SAN JOSE, California–The next picket line demanding immigration reform may not just be made up of farm workers and health care providers. Engineers, techs and start-up business owners may join in. This “capital of Silicon Valley” has an important stake in easing the burden of acquiring permanent residency for its high-tech work force.
The full San Jose City Council this month urged the US Congress “to swiftly enact comprehensive immigration reform that includes not only a “fair and affordable path” to citizenship for undocumented immigrants, but also reforming the visa system so that families would be allowed to stay and be together during the entire process of acquiring permanent residency.
The council resolution was the result of a recent forum—and a memo it generated–hosted by the South Bay First Thursdays (SBFT), an organization run by volunteers and headed by eight University of California and San Jose State students.
Meeting every first Thursday of the month to take on issues affecting the Asian community, SBFT is funded by Santa Clara County’s largest community-based organization, the Asian Americans for Community Involvement (AACI).

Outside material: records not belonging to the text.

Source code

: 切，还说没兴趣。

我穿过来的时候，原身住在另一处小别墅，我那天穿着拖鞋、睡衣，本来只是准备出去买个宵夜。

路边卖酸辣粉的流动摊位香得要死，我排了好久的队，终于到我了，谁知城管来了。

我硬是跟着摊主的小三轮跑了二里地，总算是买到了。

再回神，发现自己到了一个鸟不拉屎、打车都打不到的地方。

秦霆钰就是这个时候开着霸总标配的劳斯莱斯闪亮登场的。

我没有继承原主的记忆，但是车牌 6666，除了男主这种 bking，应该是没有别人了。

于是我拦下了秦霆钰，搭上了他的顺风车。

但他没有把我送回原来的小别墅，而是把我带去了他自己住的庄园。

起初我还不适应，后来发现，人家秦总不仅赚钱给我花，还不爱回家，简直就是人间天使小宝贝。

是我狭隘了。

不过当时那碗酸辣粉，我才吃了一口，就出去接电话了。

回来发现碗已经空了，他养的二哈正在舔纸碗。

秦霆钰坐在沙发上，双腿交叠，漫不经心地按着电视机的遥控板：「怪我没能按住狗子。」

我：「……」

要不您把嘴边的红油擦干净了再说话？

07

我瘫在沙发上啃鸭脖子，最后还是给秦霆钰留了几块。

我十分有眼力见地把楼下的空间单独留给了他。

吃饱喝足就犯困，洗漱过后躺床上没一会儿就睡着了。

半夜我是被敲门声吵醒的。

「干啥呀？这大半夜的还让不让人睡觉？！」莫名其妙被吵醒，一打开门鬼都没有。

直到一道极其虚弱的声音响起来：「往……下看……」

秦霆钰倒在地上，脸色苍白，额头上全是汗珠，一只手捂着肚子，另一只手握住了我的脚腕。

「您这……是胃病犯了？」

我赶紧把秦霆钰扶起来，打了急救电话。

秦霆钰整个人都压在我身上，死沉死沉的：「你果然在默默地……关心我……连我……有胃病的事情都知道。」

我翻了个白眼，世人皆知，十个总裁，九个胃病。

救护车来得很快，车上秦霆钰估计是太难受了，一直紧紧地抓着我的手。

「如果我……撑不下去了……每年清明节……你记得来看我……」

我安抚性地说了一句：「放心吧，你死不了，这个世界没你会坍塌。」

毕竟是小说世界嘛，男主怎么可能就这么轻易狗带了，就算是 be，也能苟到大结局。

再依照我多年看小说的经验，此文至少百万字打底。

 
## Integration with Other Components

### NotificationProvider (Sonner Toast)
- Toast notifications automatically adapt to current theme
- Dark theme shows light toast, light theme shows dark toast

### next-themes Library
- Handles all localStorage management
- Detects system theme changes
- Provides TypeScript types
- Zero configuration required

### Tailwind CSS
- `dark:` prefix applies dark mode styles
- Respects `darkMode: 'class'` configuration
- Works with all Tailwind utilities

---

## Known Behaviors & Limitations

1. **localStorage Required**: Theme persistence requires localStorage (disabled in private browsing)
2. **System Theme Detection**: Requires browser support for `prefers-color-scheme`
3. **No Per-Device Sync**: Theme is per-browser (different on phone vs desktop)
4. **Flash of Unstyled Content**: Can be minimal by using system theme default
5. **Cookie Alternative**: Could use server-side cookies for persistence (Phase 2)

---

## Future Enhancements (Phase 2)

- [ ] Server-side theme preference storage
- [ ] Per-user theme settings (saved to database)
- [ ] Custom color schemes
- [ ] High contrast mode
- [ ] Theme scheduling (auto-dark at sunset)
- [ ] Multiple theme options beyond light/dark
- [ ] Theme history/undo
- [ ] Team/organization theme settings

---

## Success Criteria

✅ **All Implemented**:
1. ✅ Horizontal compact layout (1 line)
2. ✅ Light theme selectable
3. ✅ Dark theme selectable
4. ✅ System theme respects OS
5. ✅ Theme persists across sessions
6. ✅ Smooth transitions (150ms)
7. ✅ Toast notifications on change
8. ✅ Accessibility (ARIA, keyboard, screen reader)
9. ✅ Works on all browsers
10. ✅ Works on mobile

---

The most recent forum on immigration reform, featuring with a panel of experts and advocates, led to the instrumental SBFT memo. Citing a Kauffman Foundation study, the memo revealed that immigrants founded 43.9 percent of Silicon Valley start-ups between 2006 and 2012.
Immigrants and innovation
“San Jose, perhaps more than any American city, has an important and timely story to tell about immigration,” read the memo. “As the capital of Silicon Valley, we are one of the most diverse and immigrant-rich cities in the country and one of the most prosperous and innovative.
The city, it said, exemplified the potential for comprehensive immigration reform to be a positive force “in continued progress in America, but future success will only be possible “if we continue to welcome immigrants under a fair, understandable and functional system that allows families to be and stay together.”
According to a University of Southern California study, immigration reform could create as much as $16 billion for California’s economy. Immigrants in Santa Clara County are reported to generate 44 percent of the region’s economic activity.
Another study showed that immigrants were more likely to set up and maintain small businesses, and the Small Business Administration calculated that immigrants who owned businesses generated $67 billion in U.S. business income.
A separate report showed that 64 percent of the science and engineering work force in Santa Clara and San Mateo Counties in 2011 were foreign-born.
Concrete Suggestions
Recognizing these, SBFT’s memo called for a comprehensive reform of the current green card and H1-B visa systems. The current immigration process takes too long and costs too much for immigrants who may face deportation.
The prospects of a long wait and being separated from family make even high-tech workers vulnerable to exploitation in the labor force. The memo suggested “either immediate permanent residency or visa portability to allow them to create their careers and/or businesses without their citizenship being dictated by one particular company.”
The memo also said that reform must move beyond “costly, enforcement-only policies” that “foster mistrust among immigrant communities,” and provide a process for citizenship for undocumented immigrants who entered the US as young people and grew up in America as Americans. These potential contributors to the community, it said, should be allowed to enter college and then the work force.
District 5 Councilmember Xavier Campos and District 9 Councilmember Don Rocha signed the memo, copies of which will be delivered to the U.S. Congress, the Speaker of the House, the President of the Senate, the California Congressional delegation and the President of the US.